# Teks Bacaan:
◆ ◆ ◆ ◆

PEMILUKADA
JIKA mendengar
kata PEMILU di Indonesia, di benak kita terbayangkan “bagi-bagi
amplop, kaos, sewa kampanye, sewa demo”. Jika
PEMILU akan dilaksanakan, jalan-jalan
dari kampung hingga jalan raya dibenahi, sarana-sarana
fasum diperindah, peningkatan bantuan dana WELAS ASIH ditebar di mana-mana,
senyum-simpul di mana-mana,
bantuan AMBULAN di mana-mana
meskipun kadang di suatu daerah bantuan AMBULAN setelah selesai PEMILU ditarik
kembali oleh paratai yang memberikan bantuan itu. Para kontestan PEMILU operasi
plastik supaya bibir selalu terlihat tersenyum terus,
supaya tidak capek selalu tersenyum setiap hari, supaya tidur pun jika dipotret
masih terlihat tersenyum.
Tebar senyum dan janji-janji mudah-mudahan
tidak PHP (pemberi harapan palsu), bahkan sebelum PILKADA ini sudah ada yang
meningkatkan BOS (bantuan orang susah) dan menambahkan BLT (bantuan langsung
terima).
Memang,
sebelum PEMILUKADA kali ini, ujar Asep (56) kepada penulis,
masih ada yang gerilya menemui para GOLPUT (golongan pencari uang tunai), entah
berapa jumlah yang diterima tapi masih banyak yang melakukan itu.
Bahkan ada berita bahwa ada penambahan TPS dan kotak suara, wah ini penipuan
PEMILU gaya baru. PEMILU pun diplesetkan kepenjangannya jadi PEMERATAAN MAKANAN DAN MINUMAN LIMA TAHUN SEKALI, dan KADA jadi Kepada
Anda Semua.
Bisa dilihat keadaan kehidupan
bangsa Indonesia, manusianya
dengan badan yang kecil belum usia tua sudah keriput, hilang giginya
alias sudah ompong, kurang gizi, stres, pesimistis,
gampang diadu domba, pendidikannya 70 persen masih
rendah, bahkan sekarang ini ada yang
tidak mau sekolah dasar dengan alasan membantu ekonomi orangtua (maklum
PESTANYA LIMA TAHUN SEKALI). Dan,
ada satu lagi, yaitu gampang sakit. Ikut BPJS
pun percuma. Malas sebenarnya mengurus
bangsa ini. Lihat saja rumah sakit
ogah-ogahan menerima pasien BPJS. Begitu kata H Iskandar (70) yang baru saja melakukan operasi prostat.
“Saya bayar asuransinya kelas satu, tapi ketika
berobat di rumah sakit saya ditaruh di kelas dua
dengan alasan kamar kelas satu penuh.

◆ ◆ ◆ ◆

# Baris Data Item:
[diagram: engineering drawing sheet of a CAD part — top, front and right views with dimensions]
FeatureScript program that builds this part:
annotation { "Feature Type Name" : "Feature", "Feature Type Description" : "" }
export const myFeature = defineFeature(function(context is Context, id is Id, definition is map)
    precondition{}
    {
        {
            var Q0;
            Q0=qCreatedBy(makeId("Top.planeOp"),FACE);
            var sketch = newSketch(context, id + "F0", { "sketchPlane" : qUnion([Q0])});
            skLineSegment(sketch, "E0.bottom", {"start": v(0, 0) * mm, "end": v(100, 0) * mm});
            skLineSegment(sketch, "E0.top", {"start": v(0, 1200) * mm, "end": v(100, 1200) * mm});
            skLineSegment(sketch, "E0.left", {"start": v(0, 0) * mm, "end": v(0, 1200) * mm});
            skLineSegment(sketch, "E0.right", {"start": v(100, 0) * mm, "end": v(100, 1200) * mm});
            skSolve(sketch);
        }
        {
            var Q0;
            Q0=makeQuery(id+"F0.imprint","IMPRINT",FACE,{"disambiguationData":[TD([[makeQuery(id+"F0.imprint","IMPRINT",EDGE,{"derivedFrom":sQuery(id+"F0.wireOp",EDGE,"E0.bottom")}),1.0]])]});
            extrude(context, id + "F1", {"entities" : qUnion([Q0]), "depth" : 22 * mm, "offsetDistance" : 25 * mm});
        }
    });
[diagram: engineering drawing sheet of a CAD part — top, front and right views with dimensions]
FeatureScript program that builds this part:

◆ ◆ ◆ ◆

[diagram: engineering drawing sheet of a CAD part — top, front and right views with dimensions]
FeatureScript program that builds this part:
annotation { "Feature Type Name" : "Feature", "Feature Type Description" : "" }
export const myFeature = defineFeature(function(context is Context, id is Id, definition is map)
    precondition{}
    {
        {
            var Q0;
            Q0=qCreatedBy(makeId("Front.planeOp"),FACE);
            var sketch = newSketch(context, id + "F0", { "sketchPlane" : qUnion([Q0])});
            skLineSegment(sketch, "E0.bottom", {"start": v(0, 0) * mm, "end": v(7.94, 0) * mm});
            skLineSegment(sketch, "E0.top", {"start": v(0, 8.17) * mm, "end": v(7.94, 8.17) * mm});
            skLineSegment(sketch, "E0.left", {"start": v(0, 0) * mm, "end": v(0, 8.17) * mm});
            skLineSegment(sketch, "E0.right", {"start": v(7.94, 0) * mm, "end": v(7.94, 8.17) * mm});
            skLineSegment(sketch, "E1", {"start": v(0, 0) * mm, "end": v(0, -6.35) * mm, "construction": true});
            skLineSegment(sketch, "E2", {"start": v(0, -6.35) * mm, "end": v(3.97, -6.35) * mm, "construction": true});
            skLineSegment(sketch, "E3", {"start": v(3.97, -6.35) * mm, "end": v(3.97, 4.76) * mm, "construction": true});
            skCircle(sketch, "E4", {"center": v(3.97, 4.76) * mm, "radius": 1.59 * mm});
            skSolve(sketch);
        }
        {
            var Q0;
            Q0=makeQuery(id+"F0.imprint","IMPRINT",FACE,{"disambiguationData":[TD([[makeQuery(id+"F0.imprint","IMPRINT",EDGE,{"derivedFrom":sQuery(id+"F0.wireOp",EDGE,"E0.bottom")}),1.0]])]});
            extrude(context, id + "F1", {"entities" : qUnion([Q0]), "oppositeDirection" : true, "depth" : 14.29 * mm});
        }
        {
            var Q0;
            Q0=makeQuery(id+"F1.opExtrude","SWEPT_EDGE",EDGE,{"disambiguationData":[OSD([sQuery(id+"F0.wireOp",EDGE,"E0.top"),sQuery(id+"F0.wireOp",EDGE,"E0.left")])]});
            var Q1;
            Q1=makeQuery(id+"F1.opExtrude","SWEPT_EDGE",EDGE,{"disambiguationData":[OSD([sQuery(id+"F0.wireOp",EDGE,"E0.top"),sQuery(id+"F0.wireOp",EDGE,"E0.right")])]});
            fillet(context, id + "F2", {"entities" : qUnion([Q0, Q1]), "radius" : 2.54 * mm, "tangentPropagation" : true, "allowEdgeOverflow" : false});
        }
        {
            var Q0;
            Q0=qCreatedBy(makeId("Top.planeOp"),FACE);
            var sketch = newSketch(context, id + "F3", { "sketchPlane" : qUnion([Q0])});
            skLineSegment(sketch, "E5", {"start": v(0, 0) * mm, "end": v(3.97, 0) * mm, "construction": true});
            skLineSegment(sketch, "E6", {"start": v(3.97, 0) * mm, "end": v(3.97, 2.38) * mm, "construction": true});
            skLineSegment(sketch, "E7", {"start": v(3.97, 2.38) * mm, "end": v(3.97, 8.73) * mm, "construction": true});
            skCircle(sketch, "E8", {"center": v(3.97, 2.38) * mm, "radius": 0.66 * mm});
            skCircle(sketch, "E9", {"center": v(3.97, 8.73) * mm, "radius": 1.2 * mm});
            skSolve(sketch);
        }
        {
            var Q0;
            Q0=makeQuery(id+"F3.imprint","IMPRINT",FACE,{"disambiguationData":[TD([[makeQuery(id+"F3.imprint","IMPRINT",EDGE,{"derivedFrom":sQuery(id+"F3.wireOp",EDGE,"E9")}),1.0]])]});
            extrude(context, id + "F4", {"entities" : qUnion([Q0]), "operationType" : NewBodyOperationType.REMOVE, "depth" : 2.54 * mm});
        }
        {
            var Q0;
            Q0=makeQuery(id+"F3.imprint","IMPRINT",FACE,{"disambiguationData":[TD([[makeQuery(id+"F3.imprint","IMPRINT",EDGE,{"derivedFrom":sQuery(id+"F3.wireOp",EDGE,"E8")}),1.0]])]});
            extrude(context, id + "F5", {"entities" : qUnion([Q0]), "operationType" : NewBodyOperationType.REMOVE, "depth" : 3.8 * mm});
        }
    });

◆ ◆ ◆ ◆

# Tugas dan Latihan:
a. Apa terjemahan bahasa Inggris untuk kalimat "Bahkan ada berita bahwa ada penambahan TPS dan kotak suara, wah ini penipuan PEMILU gaya baru." dari bacaan tentang pemilukada?
b. Lanjutkan bacaan tentang pemilukada, mulai tepat setelah kalimat terakhir yang tercantum.

# Daftar Jawaban:
a. There is even news that polling stations and ballot boxes have been added; wow, this is a new style of election fraud.

b.
Kalau
memang penuh masak saya dirawat di situ sepuluh hari gak ada pasien kelas satu yang
keluar, itu manajemen rumah sakit cuma omong kosong saja. Yang
mestinya gratis diasuransi BPJS toh masih
bayar juga, itu pun servisnya asal-asalan. Beda
ketika saya dulu di Belanda, yang kalau
terdaftar di asuransi itu katanya gratis ya bener gratis, kelas satu ya kelas
satu. Kalau memang harus nunggu kamar ya
bener nunggu, kalau ada pasien kelas satu yang keluar kita langsung dipindahkan,
servisnya setara dengan kelasnya”.
Kembali pada PEMILU, kalau di negara-negara
yang mau berfikir maju mereka melakukan kampanye dan debat
melalui online dan TV, mereka tidak turun ke
jalanan dengan motor yang knalpotnya
dicopot, kadang brutal, ingin menguasai jalan sepenuhnya sehingga mengacaukan
lalu lintas, tanpa pengawalan polisi, persis orang mengantarkan
jenasah ke pemakaman. Jika
sudah memegang bendera kuning dikibar-kibarkan maka apa
saja yang di depannya dilibas. Mengawal orang
meninggal dunia menuju ke pemakaman malah bisa terjadi kematian mendadak bagi
pengantarnya. Nah, jika cara-cara
kampanye sudah rapi tinggal rakyat menilai, tanpa bagi-bagi amplop ngumpet-ngumpet, tanpa serangan
fajar karena serangan fajar gak bisa online. Jika
lima tahun lagi Indonesia belum berubah, masih saja menggunakan cara kolot,
maka republik ini wassalam-lah.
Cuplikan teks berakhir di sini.